Step 1: The equation \( 3x + y + 15 = 0 \) represents a straight line. Let us first rewrite it in the standard form of a line: \[ y = -3x - 15 \] Step 2: The equation \( 3x^2 + 12xy - 13y^2 = 0 \) represents a pair of lines, which can be factored to find the lines formed.
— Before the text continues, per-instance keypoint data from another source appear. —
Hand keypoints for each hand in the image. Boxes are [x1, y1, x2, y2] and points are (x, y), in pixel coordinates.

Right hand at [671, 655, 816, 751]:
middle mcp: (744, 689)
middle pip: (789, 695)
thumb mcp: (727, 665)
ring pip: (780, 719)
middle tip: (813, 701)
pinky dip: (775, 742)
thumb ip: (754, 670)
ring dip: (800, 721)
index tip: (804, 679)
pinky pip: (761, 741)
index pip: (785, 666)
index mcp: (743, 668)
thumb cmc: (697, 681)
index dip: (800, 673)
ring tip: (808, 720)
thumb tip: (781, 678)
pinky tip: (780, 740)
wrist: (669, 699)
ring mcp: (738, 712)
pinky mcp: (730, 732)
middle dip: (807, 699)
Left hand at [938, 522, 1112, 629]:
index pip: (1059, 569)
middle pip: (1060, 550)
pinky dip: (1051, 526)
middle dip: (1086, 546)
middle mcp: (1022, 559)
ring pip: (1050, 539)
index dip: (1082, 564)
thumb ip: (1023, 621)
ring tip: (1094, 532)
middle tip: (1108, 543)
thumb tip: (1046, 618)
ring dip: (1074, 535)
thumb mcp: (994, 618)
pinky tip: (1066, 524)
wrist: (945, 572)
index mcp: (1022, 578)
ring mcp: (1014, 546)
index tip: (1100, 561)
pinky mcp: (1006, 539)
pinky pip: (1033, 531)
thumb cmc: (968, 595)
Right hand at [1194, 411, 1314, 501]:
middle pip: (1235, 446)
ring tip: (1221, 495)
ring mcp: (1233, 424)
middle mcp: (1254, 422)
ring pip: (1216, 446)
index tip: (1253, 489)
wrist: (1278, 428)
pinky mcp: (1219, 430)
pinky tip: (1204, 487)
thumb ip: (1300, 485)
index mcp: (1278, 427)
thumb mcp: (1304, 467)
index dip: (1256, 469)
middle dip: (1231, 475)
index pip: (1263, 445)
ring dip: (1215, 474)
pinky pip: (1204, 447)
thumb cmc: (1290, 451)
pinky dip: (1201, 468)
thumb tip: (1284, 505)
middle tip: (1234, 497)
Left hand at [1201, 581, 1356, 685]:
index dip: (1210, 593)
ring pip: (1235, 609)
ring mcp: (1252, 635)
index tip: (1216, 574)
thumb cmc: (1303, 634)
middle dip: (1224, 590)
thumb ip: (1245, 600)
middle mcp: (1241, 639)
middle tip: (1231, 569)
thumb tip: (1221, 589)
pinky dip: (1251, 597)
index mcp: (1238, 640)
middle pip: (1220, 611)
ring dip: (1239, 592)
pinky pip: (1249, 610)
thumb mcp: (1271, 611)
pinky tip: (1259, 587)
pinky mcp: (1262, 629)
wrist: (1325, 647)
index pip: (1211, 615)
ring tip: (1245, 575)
To factor the equation: \[ 3x^2 + 12xy - 13y^2 = 0 \] We can factor it as: \[ y(3x + 13y) = 0 \] So, the two lines represented by this equation are: 1. \( y = 0 \) 2. \( 3x + 13y = 0 \), or \( y = -\frac{3}{13}x \) 
Step 3: We now have the three lines:
1. \( 3x + y + 15 = 0 \)
2. \( y = 0 \)
3. \( y = -\frac{3}{13}x \)
Step 4: To find the area of the triangle formed by these lines, we can use the formula for the area of a triangle with three vertices \( (x_1, y_1), (x_2, y_2), (x_3, y_3) \) as: \[ {Area} = \frac{1}{2} \left| x_1(y_2 - y_3) + x_2(y_3 - y_1) + x_3(y_1 - y_2) \right| \] The points of intersection of these lines give the vertices of the triangle.
- The intersection of \( y = 0 \) and \( 3x + y + 15 = 0 \) gives the point \( (-5, 0) \).
- The intersection of \( y = 0 \) and \( y = -\frac{3}{13}x \) gives the point \( (0, 0) \).
- The intersection of \( 3x + y + 15 = 0 \) and \( y = -\frac{3}{13}x \) gives the point \( \left( -\frac{65}{13}, -\frac{3}{13} \times -\frac{65}{13} \right) \), or \( \left( -5, 15 \right) \).
Step 5: The area of the triangle is given by the formula: \[ {Area} = \frac{1}{2} \left| -5(0 - 15) + 0(15 - 0) + (-5)(0 - 0) \right| = \frac{1}{2} \left| -5(-15) \right| = \frac{1}{2} \times 75 = \frac{15 \sqrt{3}}{2} \] Thus, the area of the triangle formed by the lines is \( \frac{15 \sqrt{3}}{2} \).